La otra gran academia inglesa de la actualidad es la del Manchester City. Dirigida por un exjugador del eterno rival, el Manchester United, como Simon Davies, tras la marcha de Patrick Vieira a la MLS, no ha conseguido traducir en títulos ese
crecimiento, en parte por el dominio Blue, pero es evidente que con la llegada de alguien que confía en el talento como Pep Guardiola al primer equipo, tiene subsanado el difícil salto de los chicos al profesionalismo. Algo de lo que probablemente se aprovecharán los Aleix García, Brahim Díaz, Phil Folden o Jadon Sancho.

Detrás de estos dos gigantes, el salto parece evidente viendo los globales que consiguieron endosar tanto Chelsea (9-2 al Tottenham) como City (6-2 al Stoke) en las últimas semis de FA Youth Cup, pero existen otras academias donde la menor distancia con el primer equipo hace que varios jóvenes estén asomando la cabeza de manera incesante y prometedora. Este es el caso del Everton, último campeón de Premier League 2, del Swansea de la mano de Oliver McBurnie y de la excelente academia del Nottingham Forest, donde la necesidad ha permitido promocionar a varios talentos como Patrick Bamford, Oliver Burke o Ben Brereton.
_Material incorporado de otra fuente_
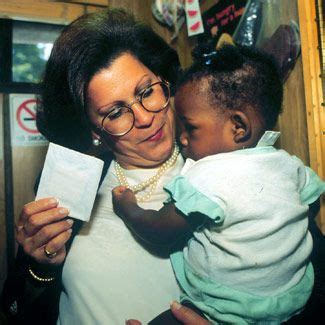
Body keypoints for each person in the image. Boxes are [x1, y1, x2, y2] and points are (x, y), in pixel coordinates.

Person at [0, 8, 323, 325]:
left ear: (165, 80)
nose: (143, 117)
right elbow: (20, 311)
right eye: (115, 113)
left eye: (147, 92)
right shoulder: (72, 184)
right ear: (94, 131)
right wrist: (36, 267)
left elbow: (311, 292)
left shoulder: (233, 168)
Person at [112, 44, 325, 324]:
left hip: (227, 306)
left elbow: (161, 232)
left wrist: (129, 207)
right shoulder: (288, 164)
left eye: (191, 128)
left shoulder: (208, 174)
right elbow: (310, 200)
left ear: (238, 127)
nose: (182, 138)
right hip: (292, 297)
Todo este crecimiento ha dejado anticuadas algunas de las academias que más alegrías han dado al primer equipo, como es el ejemplo del Arsenal, que hace unos años decidió remodelar todo su sistema juvenil. Algo que ha afectado a los resultados obtenidos pero que tras un ascenso de los sub-23 y un subcampeonato de los sub-18 parece estar reconducido a la par que vuelven a destacar chicos como Kelechi Nwakali, Donyell Malen o Joe Willock. Mientras que sus vecinos de Haringey, los Spurs, parecen haber encontrado otra generación donde uno o dos jugadores puedan alcanzar el primer equipo, como por ejemplo Jordan Roles o Japhet Tanganga.

Es evidente que los tiempos están cambiando en las categorías inferiores del fútbol inglés, aunque todavía queda mucho por avanzar, comenzando por tratar de minimizar ese agujero negro que representa en las islas el paso de los 18 a los 21 años donde muchos se pierden a la espera de unas oportunidades que nunca terminan de llegar. Algo que beneficiaría enormemente a los Three Lions y su costumbre de caer demasiado pronto cada verano. Algo que, al menos, hasta categoría
sub-20 se está logrando revertir, como demuestra el triunfo del año pasado en el prestigioso torneo de Toulon, el reciente subcampeonato de Europa sub-17 o la prometedora participación de los sub-20 en Corea del Sur.